“What should I teach my students about writing? How can I help write what they want to write, in a way that their readers can understand?”
Diary submitted by Oliver H, Valencia.
Conciseness and clarity – the key to teaching writing?
Writing is a crucial facet to English language that students need to master in order to help them progress. It is all very well being able to speak, but if you cannot write clearly and concisely, with adequate vocabulary and a good grasp of syntax, then the simple process of writing an email becomes contorted and difficult.
Many problems associated with writing, even to the native speaker, concern clarity. People find themselves using elongated sentences leaving their work bereft of clearness. I always encourage students to convey their point with minimal fuss and confusion, but instead see if they can reduce their words in a way that still contains the vital points. This not only creates a more fluid writing style, but stretches the student into evaluating their knowledge of the English language. In this sense, things such as phrasal verbs offer students the opportunity to use natural and concise language to convey their message.

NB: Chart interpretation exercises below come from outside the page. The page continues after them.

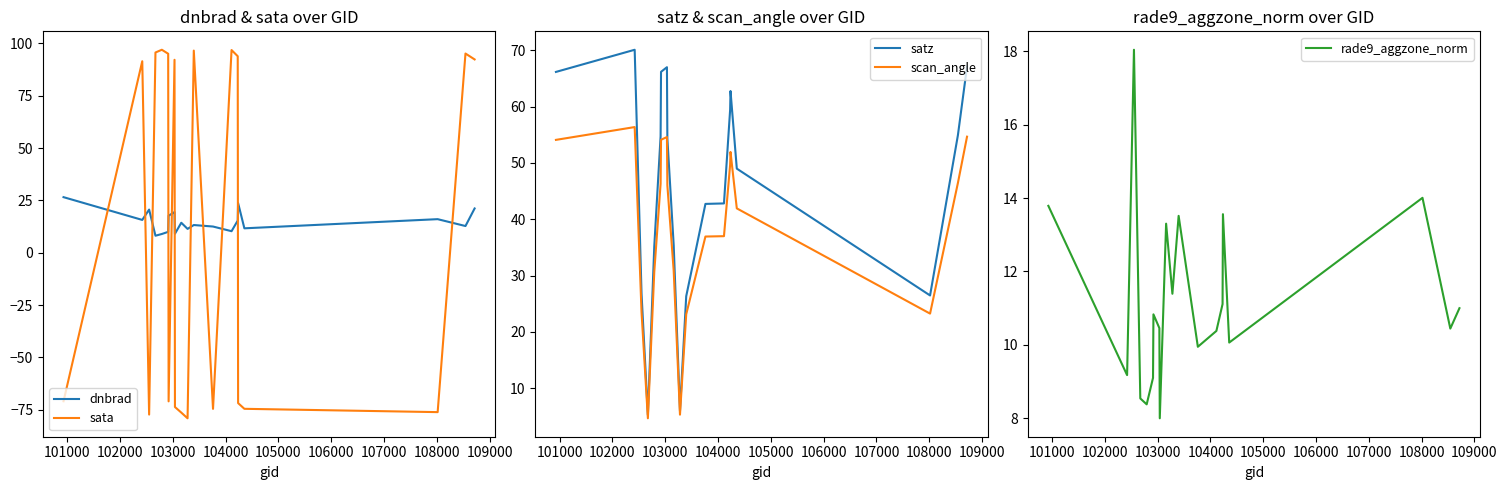

True or false: dnbrad and sata intersect in this chart.

True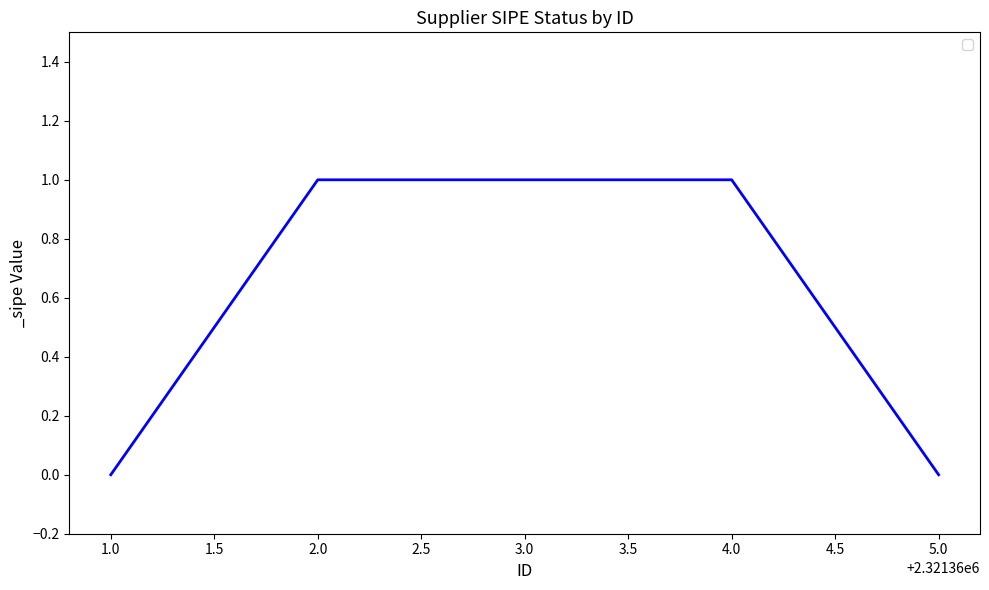

Approximately how many times larger is the value at 3.0 compared to 2.0?

1.0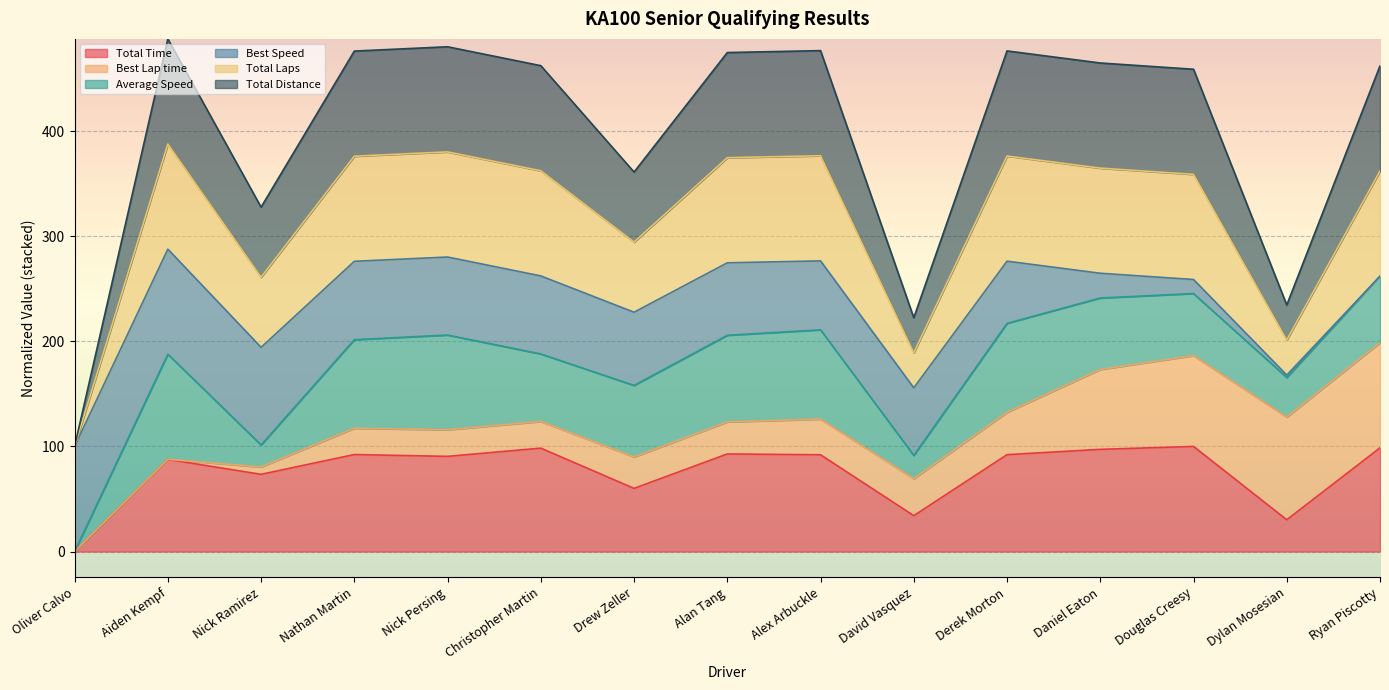

What is the difference between the maximum and second lowest values in the Total Time series?

69.8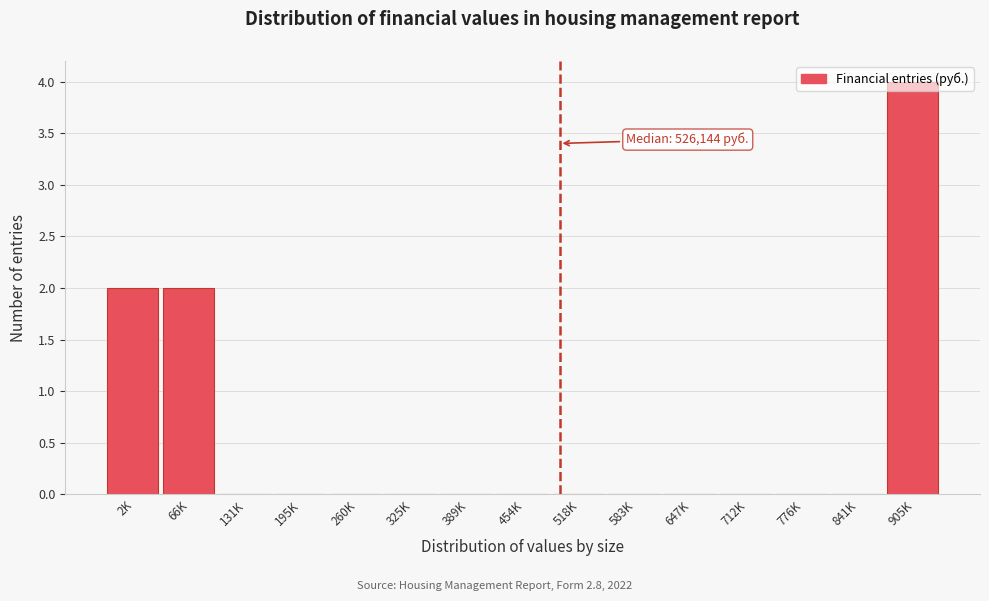

True or false: the data shows -2 at 325K.

False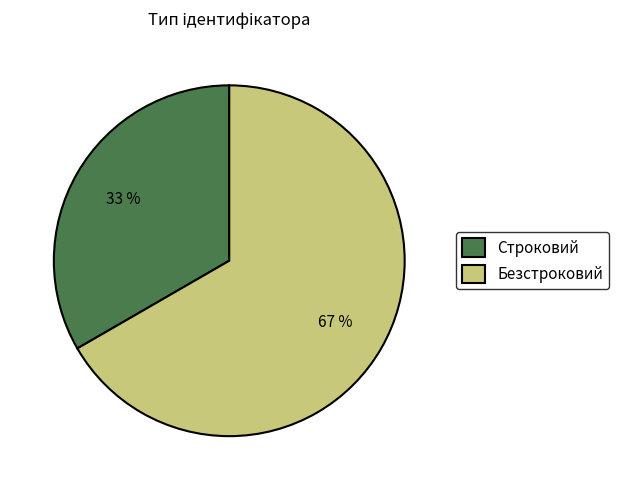

To the nearest percent, what percentage of the pie is Безстроковий?

67%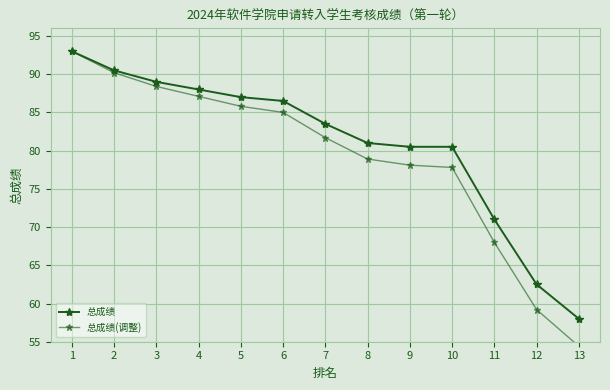

How many data points in 总成绩(调整) are above 81?

7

This approach, however, does not mean neglecting flair and advanced vocabulary, in fact, quite the opposite. When teaching I constantly strive to impart new and relevant vocabulary on students in order to allow them not only to increase their knowledge of the English language, but to be able to write more concisely and effectively. It is incredibly simple, but rather than allowing students to use the same adjectives constantly, for example, I seek to offer them synonyms which they may otherwise neglect. At the end of the class, or in your summary of a writing exercise, all it takes is a few bullet-pointed alternatives to allow their writing skills to progress.
It is also all too easy to simply cross out and replace errors in writing exercises. To the teacher, the mistake seems abundantly clear, yet for the student, this is about as unhelpful as possible. When correcting mistakes, it is essential to point out the grammatical errors for what they are. If they are use ‘to’ instead of ‘at’, or ‘there is’ instead of ‘there are’, it is essential to explain the over-arching issues. In these instances, it relates to prepositions and plurals. Yet if you simply correct them without providing this information, a student may be none the wiser as to what they actually did wrong.
Thus, by aiming to instil the desire to write concisely yet effectively, with a developed vocabulary, the ability to improve a student’s writing skills increases dramatically. As with all facets of teaching English, clarity in explanation and correction remains at the forefront. If there is not total transparency when it comes to correcting a student’s work, small errors will manifest themselves as consistent errors.